--- Tasks to complete ---
(a) List the operating systems named in the mailing-list post.
(b) Please rewrite the quoted paragraph in the mailing-list post that begins "Unless you read all the source" as a short bulleted list, keeping its main points.
(c) What date and time does the mailing-list post show for its sending?

--- Selected passage ---

● ● ●

Downloaded .deb safe?
stanislas_breton at yahoo.co.uk
Mon Apr 14 11:13:05 BST 2008
On 4/13/08, Michael Leone <turgon at mike-leone.com> wrote:
> Martin Laberge wrote:
>> Unless you read all the source, understand it, and compile
>> it yourself, with a compiler that you trust (compiled by you)
>> it is absolutely impossible to be sure of the program
>> you install.
>> BUT, no-one is able to read all the source code of all the
>> parts of all the programs who compose a system.
>> You are left with the possibility to trust someone, and do not
>> trust others.
>> At least in linux you have this possibility, to random check a
>> couple of programs, if you wish. With other systems (Win, Mac,...)
>> you do not have that possibility, and you are left with
>> trust, (or distrust).

● ● ●

--- Excerpted records ---
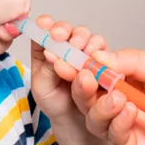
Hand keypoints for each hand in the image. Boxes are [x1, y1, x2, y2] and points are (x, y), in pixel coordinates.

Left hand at [29, 15, 109, 129]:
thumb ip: (46, 69)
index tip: (45, 25)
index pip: (43, 29)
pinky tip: (94, 57)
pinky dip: (99, 51)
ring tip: (81, 50)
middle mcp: (64, 45)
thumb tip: (52, 53)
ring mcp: (83, 51)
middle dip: (65, 30)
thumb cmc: (53, 101)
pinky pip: (102, 49)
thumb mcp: (42, 87)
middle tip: (62, 37)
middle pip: (66, 29)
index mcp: (44, 48)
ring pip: (85, 36)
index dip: (45, 24)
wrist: (73, 120)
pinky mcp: (100, 58)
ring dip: (83, 39)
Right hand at [69, 48, 144, 144]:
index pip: (96, 73)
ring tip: (112, 92)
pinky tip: (127, 108)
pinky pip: (116, 138)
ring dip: (98, 104)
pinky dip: (117, 122)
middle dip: (81, 86)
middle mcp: (127, 103)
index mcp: (132, 80)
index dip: (81, 67)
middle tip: (82, 76)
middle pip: (90, 97)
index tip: (71, 58)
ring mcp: (131, 127)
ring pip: (97, 119)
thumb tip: (100, 56)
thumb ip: (132, 61)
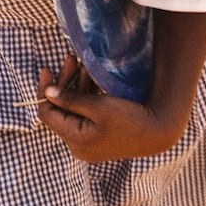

● ● ●

--- Answers to the tasks ---
(a) linux, Win, Mac

(b)
- You can only be sure of a program you install if you read and understand all its source and compile it yourself with a compiler you trust, one you compiled yourself.
- No one can read all the source code of every program that makes up a system.
- That leaves you to decide whom to trust and whom not to.
- On Linux you can at least spot-check a couple of programs if you wish.
- On other systems (Win, Mac) you can't, so you are left with trust or distrust.

(c) Mon Apr 14 11:13:05 BST 2008